=== ПРИВЕДЁННЫЙ ОТРЫВОК ===

На могиле Гегеля Фридрих Фёрстер бросит вызов мракобесию и «духу рабства», хотя по прошествии времен эхо этого вызова, возможно, не произведет на нас особенного впечатления. Но тем, кто тогда слушал Фёрстера, было ясно, что в устах этого человека — если принять во внимание его прошлое — вызов обретал вполне определенный смысл, более серьезный и более угрожающий. Атмосфера, в которой произносятся слова, исполняет их особым смыслом, особым смыслом наделяет их также фигура произносящего.

Карове

Особенное ожесточение у властей вызывали т. н. «репетиторы». Странным образом можно подумать, что Гегель намеренно шел на провокацию, выбирая помощниками людей, внушающих подозрения и по разным причинам заслуживающих осуждения. Арест и преследование предшественника не производили на него никакого впечатления, и он снова выбирал смутьяна. Разве не мог он найти умных и компетентных учеников, не связанных с протестующей публикой?

Все истории достойны тщательного изучения. Мы вкратце опишем лишь некоторые.

Фридрих Вильгельм Карове (1789–1852) был, по- видимому, если не самым блестящим, то, во всяком случае, самым верным учеником Гегеля. Он стал им еще в Гейдельберге, где слушал его лекции.

В Burschenschaft он с самого начала возложил на себя руководящую роль. От него непременно должны были исходить сведения о других деятелях движения, с которыми его связывала общность устремлений, не исключавшая расхождений и конфликтов (Карл и Август Фоллен, Арндт, Редигер, Асверус, Коббе, Юлиус Нитхаммер, фон Хеннинг, Фёрстер, Шульце, Вессельхёффт, Витт и др.). В этом разношерстном движении Карове представлял «умеренных», можно предположить, что его умеренность есть следствие гегелевского влияния, приложения гегелевской мысли к этой частной сфере.

===

§ **СПИСОК ЗАДАНИЙ**
(1) Ответьте по отрывку об учениках Гегеля:
(a) Кто на могиле Гегеля бросит вызов мракобесию и «духу рабства»?
(b) В каком городе Карове стал учеником Гегеля?
(c) Каких участников движения представлял Карове?
(2) Продолжите отрывок об учениках Гегеля, начав сразу после его последнего предложения.

=== СТРОКИ ===

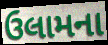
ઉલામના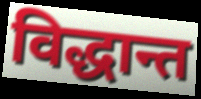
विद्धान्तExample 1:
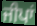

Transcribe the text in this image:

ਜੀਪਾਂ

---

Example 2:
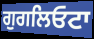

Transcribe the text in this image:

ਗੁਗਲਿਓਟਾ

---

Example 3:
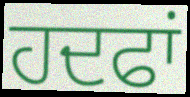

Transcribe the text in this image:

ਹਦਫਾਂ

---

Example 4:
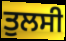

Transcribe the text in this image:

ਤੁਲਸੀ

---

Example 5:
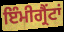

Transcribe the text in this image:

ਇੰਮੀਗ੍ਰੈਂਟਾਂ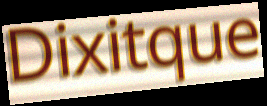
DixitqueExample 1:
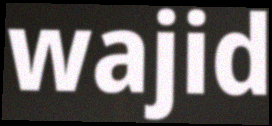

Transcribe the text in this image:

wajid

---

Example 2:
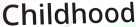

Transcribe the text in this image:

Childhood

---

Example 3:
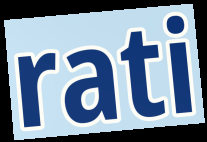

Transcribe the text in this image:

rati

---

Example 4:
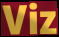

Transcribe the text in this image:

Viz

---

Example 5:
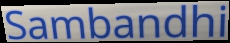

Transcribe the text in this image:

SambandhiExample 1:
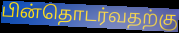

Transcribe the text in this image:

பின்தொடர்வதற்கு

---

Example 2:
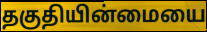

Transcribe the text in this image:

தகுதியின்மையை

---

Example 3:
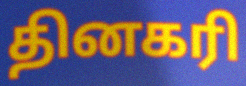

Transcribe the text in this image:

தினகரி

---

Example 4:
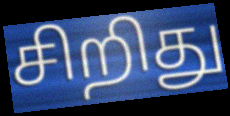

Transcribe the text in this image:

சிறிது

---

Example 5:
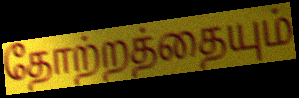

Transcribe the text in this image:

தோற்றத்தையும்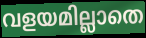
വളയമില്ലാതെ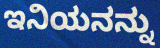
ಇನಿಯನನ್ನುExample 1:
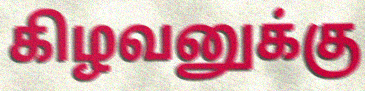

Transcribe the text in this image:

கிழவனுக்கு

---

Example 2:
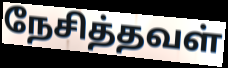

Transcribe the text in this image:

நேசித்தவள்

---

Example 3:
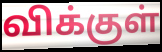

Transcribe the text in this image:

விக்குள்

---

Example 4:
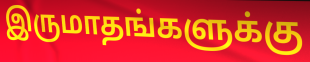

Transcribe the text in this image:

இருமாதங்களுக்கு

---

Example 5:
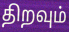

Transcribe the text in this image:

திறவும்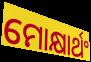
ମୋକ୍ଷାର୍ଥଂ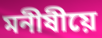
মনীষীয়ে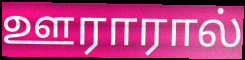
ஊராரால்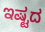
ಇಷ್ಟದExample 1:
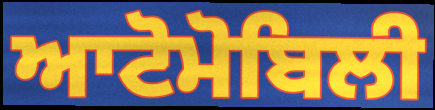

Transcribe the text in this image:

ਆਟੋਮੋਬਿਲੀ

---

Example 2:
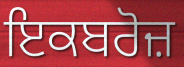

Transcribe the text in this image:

===
=== СТРОКИ ===

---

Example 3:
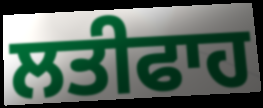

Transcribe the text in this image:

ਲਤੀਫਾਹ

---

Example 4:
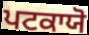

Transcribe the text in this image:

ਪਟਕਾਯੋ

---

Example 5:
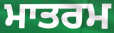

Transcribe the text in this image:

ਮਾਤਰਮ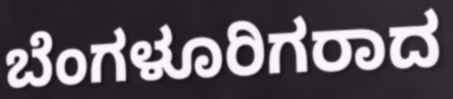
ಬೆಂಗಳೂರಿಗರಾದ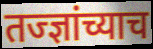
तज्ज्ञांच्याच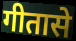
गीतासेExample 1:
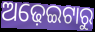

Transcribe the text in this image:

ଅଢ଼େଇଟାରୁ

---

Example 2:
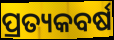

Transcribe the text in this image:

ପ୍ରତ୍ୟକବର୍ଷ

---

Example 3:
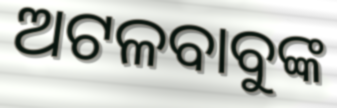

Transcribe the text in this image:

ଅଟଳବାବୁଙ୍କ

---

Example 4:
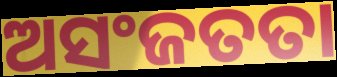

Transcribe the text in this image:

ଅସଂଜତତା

===

§ **ОТВЕТЫ**
(1)
(a) Фридрих Фёрстер.
(b) В Гейдельберге.
(c) «Умеренных».

(2)
Это слово обретает истинный смысл на фоне того, чему оно противопоставляется. Умеренность Карове заключалась в противостоянии дуэльной мании, антисемитизму, галлофобии, тевтономании, характерным для некоторых течений внутри Burschenschaft. В этом смысле Карове возвращался к политической ориентации Гегеля. Следует признать, что «умеренный» Карове выглядит подлинным реформатором, когда строго придерживается главных ориентиров студенческого движения — стремления к патриотизму, немецкому единству, либерализму, парламентарному устройству, когда он старается очистить движение от неприятных и вредных извращений. Если «умеренность» Гегеля, так иногда определяли власти его поведение, состоит в том, чтобы противостоять антисемитизму, ксенофобии, тевтонской одержимости определенных групп Burschenschaftler’ы, то эта умеренность есть не что иное, как передовые либеральные устремления и личное великодушие.

Фактически Карове пойдет гораздо дальше в свободолюбивом порыве, нежели его экстремистские соратники, безудержные исключительно в крайнем национализме и провоцировании погромов. Позже он станет сен — симонистом, почти что социалистом (его сочинение, озаглавленное «Сен — симонизм», датируется 1831 годом).

Взгляды Карове, отличавшиеся от общепринятых взглядов университетского студенчества, осуждали практику индивидуальных покушений. Вопрос, однако, заключается в том, можно ли считать такую позицию умеренной: Меттерних не скрывал радости в связи с убийством Коцебу, — оно дало ему повод для систематического усиления репрессий против политического либерализма.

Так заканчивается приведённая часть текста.